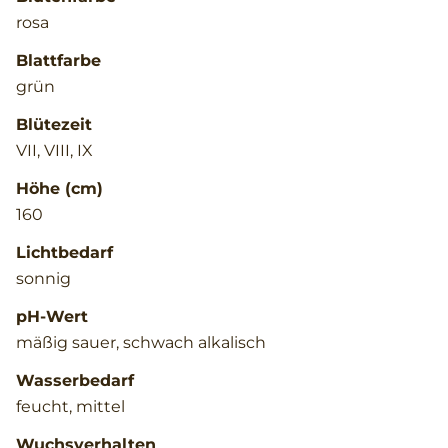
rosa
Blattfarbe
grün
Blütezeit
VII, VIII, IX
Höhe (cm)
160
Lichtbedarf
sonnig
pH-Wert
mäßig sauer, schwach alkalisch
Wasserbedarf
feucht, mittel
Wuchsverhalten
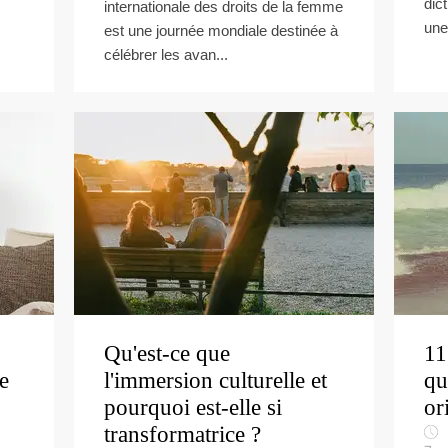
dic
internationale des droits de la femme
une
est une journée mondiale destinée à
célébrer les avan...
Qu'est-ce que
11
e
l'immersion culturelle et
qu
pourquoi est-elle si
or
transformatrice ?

****************************************

→ ASSIGNMENT: Copy the lines from the one with "est une journée mondiale destinée à" through the last line of the material above, exactly as they are and with no others.

→ RESPONSE:
est une journée mondiale destinée à
célébrer les avan...
Qu'est-ce que
11
e
l'immersion culturelle et
qu
pourquoi est-elle si
or
transformatrice ?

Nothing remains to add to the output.